BEGIN Data excerpts

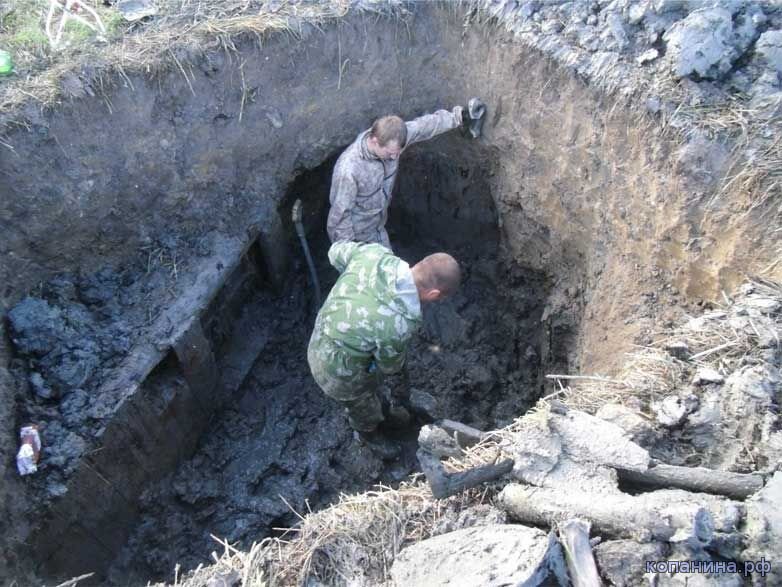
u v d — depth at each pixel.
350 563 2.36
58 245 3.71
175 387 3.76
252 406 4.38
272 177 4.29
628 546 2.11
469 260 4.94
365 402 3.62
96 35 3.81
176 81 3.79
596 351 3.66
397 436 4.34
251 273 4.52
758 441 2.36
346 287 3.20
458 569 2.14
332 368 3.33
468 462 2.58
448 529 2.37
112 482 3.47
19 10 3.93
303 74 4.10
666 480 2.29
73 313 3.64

END Data excerpts

▶ **Exercise brief**
Go through the records and repeat each one exactly, skipping anything that is a picture.

▶ **Task solution**
u v d — depth at each pixel.
350 563 2.36
58 245 3.71
175 387 3.76
252 406 4.38
272 177 4.29
628 546 2.11
469 260 4.94
365 402 3.62
96 35 3.81
176 81 3.79
596 351 3.66
397 436 4.34
251 273 4.52
758 441 2.36
346 287 3.20
458 569 2.14
332 368 3.33
468 462 2.58
448 529 2.37
112 482 3.47
19 10 3.93
303 74 4.10
666 480 2.29
73 313 3.64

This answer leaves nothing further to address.